WORK TO COMPLETE:
Extract the full passage on the Somali government's response to the 1988 SNM attacks on Hargeisa and Burao, reproducing it word for word.

TEXT UNDER STUDY:
#####
A United States Congressional General Accounting Office team reported the Somali government's response to the SNM attack as follows:The Somali army reportedly responded to the SNM attacks in May 1988 with extreme force, inflicting heavy civilian casualties and damages to Hargeisa and Burao....The Somali military resorted to using artillery and aerial shelling in heavily populated urban centres in its effort to retake Burao and Hargeisa. A majority of the refugees we interviewed stated that their homes were destroyed by shelling despite the absence of SNM combatants from their neighbourhoods....The refugees told similar stories of bombings, strafings, and artillery shelling in both cities and, in Burao, the use of armored tanks. The majority saw their houses either damaged or destroyed by the shelling. Many reported seeing members of their families killed in the barrage....Refugee interviews conducted by Africa Watch described how the government separated the non-Isaaqs from the Isaaqs before the attack was initiated:As soon as the fighting broke out, the government used loudspeakers to sort the civilians out into Darood and Isaak. They would shout, "Who is from Galkayo? Mogadishu? Las Anod? Garoe?" [Non-Isaaq territory]. They appealed to the non-Isaaks to leave so they could burn the town and all those who remained behind. Most of the people from these towns left; the government provided them with transportation.
#####
PROVIDED INFORMATION:
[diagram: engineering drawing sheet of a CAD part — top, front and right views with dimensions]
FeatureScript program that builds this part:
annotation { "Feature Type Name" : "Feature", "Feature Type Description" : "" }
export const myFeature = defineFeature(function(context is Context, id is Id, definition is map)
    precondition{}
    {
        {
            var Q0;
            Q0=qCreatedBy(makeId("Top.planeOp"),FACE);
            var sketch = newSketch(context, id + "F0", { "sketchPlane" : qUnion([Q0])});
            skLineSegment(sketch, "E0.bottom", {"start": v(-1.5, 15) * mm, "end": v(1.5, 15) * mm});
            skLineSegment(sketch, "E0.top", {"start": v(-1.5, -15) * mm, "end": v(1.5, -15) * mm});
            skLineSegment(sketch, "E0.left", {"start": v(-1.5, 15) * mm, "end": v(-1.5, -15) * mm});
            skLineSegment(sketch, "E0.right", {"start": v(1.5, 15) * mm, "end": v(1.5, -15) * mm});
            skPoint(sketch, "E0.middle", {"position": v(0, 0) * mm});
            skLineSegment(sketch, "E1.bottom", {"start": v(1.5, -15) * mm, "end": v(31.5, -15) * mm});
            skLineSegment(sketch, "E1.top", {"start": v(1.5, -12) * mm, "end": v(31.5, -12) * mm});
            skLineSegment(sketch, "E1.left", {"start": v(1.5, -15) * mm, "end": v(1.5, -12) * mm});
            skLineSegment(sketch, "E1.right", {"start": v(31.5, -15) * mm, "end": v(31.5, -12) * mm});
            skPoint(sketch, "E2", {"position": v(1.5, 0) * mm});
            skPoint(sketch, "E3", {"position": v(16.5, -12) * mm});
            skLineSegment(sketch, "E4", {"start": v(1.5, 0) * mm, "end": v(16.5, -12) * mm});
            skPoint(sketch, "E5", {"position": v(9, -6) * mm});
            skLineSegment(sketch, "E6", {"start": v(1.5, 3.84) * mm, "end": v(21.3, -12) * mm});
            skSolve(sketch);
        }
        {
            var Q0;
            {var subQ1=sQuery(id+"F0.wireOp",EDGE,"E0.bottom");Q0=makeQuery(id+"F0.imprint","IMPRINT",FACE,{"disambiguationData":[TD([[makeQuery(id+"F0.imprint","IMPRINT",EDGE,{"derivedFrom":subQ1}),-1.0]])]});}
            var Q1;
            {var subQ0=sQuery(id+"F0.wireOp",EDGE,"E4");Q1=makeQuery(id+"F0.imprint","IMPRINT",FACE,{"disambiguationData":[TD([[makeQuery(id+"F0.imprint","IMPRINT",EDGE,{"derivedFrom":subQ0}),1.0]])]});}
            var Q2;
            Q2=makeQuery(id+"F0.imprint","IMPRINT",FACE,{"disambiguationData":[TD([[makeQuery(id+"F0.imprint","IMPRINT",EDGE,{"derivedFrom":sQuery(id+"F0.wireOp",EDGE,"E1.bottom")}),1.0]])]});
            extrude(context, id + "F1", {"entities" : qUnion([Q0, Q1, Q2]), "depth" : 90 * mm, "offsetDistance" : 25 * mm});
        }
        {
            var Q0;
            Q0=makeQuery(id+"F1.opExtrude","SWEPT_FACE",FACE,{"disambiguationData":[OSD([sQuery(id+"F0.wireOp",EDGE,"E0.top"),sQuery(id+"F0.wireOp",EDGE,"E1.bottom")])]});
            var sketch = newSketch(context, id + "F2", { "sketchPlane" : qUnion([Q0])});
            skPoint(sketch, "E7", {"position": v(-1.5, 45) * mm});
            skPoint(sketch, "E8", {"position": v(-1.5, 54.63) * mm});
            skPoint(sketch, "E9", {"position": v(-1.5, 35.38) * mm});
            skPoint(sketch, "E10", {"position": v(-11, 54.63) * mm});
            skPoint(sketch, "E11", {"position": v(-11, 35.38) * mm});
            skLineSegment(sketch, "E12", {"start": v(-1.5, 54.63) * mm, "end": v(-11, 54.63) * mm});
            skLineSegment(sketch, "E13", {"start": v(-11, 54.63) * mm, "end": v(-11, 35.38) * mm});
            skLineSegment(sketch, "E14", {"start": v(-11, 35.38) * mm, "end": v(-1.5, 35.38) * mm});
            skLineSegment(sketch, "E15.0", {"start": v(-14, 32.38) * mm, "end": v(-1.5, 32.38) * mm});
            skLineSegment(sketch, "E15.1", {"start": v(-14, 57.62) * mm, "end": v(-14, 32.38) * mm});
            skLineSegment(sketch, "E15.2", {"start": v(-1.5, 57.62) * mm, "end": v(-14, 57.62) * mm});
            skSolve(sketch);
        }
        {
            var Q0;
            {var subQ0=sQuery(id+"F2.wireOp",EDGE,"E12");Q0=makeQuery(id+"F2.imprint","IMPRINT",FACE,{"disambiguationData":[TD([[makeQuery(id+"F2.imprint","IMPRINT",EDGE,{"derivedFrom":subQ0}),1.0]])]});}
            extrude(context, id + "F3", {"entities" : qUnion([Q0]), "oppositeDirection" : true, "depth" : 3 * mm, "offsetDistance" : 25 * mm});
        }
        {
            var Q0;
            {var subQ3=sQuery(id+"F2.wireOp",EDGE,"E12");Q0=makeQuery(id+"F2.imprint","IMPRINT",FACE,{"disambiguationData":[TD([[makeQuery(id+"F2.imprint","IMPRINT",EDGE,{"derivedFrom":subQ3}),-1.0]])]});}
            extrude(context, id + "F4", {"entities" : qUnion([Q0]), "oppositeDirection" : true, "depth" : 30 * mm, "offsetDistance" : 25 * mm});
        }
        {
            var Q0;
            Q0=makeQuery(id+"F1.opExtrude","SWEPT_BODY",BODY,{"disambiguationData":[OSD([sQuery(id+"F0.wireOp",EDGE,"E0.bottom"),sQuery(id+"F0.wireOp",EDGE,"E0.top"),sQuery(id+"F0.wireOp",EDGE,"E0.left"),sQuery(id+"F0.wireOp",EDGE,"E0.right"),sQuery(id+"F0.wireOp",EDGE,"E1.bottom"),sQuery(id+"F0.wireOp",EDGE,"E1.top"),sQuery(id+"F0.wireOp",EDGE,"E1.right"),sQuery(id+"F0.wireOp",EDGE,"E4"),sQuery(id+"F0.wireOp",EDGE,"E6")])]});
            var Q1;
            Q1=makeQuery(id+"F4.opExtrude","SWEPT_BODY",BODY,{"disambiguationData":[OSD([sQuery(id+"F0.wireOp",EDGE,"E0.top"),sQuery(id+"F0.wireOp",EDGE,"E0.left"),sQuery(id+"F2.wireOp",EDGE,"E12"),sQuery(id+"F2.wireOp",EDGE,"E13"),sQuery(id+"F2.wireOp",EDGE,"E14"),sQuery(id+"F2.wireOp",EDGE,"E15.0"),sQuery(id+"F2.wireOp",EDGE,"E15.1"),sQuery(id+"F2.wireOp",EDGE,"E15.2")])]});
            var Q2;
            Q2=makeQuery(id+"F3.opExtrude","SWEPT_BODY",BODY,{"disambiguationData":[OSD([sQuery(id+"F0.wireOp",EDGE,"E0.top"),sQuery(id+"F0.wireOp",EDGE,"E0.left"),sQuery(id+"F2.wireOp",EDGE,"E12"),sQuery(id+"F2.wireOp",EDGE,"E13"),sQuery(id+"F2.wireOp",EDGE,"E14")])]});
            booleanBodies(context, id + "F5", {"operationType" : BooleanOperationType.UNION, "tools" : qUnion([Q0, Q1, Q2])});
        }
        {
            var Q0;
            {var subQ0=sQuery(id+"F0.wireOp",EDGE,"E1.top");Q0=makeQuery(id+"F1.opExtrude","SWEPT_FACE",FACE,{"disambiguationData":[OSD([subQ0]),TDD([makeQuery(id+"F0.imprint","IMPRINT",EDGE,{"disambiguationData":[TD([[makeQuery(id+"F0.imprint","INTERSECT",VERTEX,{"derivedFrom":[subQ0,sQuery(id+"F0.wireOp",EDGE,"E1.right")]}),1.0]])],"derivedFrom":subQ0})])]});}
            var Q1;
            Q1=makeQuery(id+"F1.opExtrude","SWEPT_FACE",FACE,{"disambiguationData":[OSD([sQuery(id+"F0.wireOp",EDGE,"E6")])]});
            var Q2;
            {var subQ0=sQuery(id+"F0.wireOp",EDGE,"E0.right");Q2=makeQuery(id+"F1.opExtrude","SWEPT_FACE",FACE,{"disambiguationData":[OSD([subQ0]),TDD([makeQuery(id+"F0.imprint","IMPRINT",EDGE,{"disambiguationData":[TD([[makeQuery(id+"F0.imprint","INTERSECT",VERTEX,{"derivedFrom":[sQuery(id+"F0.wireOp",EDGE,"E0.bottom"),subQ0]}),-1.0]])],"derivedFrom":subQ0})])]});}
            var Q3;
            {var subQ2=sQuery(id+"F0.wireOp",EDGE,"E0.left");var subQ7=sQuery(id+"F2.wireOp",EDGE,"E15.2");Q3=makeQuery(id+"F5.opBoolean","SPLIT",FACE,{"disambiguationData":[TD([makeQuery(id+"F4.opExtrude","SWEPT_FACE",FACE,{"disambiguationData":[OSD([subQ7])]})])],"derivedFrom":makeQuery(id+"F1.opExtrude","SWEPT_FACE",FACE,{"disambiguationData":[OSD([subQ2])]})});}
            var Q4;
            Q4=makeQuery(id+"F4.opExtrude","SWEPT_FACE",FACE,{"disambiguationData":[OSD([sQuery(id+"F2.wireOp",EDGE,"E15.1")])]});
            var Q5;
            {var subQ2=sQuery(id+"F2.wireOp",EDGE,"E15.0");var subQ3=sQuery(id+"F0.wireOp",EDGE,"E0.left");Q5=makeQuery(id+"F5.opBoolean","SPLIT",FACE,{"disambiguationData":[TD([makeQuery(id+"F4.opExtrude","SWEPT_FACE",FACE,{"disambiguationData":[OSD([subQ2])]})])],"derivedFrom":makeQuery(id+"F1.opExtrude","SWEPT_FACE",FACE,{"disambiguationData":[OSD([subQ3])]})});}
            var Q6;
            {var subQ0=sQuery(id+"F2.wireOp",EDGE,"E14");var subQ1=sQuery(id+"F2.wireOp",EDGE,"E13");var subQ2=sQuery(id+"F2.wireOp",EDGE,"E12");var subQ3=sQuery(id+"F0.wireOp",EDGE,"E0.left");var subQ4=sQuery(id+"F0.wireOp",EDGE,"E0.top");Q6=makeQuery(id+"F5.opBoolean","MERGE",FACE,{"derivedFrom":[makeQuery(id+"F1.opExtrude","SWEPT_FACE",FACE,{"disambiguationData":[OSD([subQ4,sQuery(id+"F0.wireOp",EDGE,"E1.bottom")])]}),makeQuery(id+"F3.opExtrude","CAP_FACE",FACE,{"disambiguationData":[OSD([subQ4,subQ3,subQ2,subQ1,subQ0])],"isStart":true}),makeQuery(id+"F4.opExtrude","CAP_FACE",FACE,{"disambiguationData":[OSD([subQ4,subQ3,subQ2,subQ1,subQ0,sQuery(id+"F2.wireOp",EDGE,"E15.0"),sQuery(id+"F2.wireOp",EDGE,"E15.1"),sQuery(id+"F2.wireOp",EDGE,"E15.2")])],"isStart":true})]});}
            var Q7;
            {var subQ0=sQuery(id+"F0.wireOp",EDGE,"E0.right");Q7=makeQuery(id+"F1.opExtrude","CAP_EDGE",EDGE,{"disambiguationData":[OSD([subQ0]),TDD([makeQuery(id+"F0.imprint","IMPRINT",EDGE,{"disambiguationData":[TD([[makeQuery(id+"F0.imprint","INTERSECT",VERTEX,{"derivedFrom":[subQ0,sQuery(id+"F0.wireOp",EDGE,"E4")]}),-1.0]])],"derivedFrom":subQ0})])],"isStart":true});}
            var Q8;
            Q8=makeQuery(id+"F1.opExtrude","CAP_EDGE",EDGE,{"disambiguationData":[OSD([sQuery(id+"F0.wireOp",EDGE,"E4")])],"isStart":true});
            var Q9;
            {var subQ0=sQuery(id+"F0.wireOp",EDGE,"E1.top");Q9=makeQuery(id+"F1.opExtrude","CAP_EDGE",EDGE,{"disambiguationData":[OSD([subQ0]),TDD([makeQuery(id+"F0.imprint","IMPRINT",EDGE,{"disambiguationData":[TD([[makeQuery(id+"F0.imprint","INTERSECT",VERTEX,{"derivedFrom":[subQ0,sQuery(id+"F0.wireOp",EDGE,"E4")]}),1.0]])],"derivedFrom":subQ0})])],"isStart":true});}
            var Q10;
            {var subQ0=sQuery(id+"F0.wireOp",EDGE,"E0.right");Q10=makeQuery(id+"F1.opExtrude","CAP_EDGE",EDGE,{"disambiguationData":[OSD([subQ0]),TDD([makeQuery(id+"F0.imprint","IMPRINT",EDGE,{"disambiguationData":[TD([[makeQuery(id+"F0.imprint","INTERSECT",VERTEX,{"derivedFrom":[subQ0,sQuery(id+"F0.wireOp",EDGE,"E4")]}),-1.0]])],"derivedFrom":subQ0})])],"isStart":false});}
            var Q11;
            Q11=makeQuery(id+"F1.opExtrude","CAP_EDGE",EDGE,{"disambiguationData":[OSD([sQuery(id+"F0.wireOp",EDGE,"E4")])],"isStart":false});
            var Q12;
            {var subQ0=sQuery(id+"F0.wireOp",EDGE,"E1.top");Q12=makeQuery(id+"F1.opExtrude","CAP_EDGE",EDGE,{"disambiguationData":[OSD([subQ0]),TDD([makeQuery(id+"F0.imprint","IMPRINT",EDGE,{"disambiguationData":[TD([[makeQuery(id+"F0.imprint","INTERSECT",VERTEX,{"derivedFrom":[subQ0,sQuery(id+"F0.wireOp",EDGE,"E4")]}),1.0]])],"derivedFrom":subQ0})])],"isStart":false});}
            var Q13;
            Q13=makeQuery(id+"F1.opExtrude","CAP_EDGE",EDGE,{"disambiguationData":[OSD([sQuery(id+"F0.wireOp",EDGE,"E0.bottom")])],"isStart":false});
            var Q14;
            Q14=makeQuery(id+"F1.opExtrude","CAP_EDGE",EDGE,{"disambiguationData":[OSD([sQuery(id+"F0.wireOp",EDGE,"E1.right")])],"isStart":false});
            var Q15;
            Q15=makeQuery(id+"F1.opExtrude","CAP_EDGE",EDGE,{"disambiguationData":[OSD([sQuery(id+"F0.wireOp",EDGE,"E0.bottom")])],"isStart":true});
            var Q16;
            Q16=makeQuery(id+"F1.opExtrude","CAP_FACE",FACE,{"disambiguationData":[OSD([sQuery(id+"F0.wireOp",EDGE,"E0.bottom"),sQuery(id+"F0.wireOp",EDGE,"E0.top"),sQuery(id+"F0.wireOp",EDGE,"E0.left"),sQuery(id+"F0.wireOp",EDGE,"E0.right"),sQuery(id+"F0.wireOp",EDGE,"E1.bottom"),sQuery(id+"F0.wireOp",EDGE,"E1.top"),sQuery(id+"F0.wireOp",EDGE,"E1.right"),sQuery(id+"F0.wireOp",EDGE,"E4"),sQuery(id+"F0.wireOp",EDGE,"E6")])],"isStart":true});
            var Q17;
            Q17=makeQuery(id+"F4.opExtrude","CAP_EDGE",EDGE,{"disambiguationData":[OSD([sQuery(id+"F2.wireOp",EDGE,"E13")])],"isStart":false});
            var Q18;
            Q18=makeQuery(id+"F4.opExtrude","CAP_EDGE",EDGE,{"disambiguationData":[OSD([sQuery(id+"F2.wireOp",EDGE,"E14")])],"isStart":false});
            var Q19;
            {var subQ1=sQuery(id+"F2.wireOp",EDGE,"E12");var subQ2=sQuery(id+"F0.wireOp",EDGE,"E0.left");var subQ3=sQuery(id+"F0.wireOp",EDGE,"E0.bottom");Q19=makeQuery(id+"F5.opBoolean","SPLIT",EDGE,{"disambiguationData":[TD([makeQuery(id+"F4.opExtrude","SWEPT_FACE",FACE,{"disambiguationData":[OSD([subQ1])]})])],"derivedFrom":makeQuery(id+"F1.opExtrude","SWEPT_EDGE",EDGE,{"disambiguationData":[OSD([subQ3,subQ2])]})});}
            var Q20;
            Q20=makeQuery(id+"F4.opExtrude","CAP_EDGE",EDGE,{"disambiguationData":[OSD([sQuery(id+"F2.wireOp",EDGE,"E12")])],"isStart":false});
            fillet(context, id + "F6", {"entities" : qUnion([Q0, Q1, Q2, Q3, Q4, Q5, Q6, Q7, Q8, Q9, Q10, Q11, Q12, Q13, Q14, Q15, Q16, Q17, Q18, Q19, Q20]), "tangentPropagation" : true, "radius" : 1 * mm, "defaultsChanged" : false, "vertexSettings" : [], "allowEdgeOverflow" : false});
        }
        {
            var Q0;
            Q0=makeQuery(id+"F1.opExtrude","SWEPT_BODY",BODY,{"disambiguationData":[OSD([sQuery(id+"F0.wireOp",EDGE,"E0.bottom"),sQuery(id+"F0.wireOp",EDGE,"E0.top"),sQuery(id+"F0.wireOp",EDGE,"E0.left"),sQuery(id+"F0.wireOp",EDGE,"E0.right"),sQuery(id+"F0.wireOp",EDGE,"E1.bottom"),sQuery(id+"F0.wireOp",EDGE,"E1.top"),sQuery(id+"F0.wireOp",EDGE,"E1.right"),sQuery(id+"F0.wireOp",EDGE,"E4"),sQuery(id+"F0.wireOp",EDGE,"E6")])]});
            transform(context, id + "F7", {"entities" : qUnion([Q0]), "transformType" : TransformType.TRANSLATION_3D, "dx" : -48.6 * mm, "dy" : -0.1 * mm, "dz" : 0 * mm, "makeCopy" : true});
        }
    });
#####
WORKED SOLUTION:
A United States Congressional General Accounting Office team reported the Somali government's response to the SNM attack as follows:The Somali army reportedly responded to the SNM attacks in May 1988 with extreme force, inflicting heavy civilian casualties and damages to Hargeisa and Burao....The Somali military resorted to using artillery and aerial shelling in heavily populated urban centres in its effort to retake Burao and Hargeisa. A majority of the refugees we interviewed stated that their homes were destroyed by shelling despite the absence of SNM combatants from their neighbourhoods....The refugees told similar stories of bombings, strafings, and artillery shelling in both cities and, in Burao, the use of armored tanks. The majority saw their houses either damaged or destroyed by the shelling. Many reported seeing members of their families killed in the barrage....Refugee interviews conducted by Africa Watch described how the government separated the non-Isaaqs from the Isaaqs before the attack was initiated:As soon as the fighting broke out, the government used loudspeakers to sort the civilians out into Darood and Isaak. They would shout, "Who is from Galkayo? Mogadishu? Las Anod? Garoe?" [Non-Isaaq territory]. They appealed to the non-Isaaks to leave so they could burn the town and all those who remained behind. Most of the people from these towns left; the government provided them with transportation.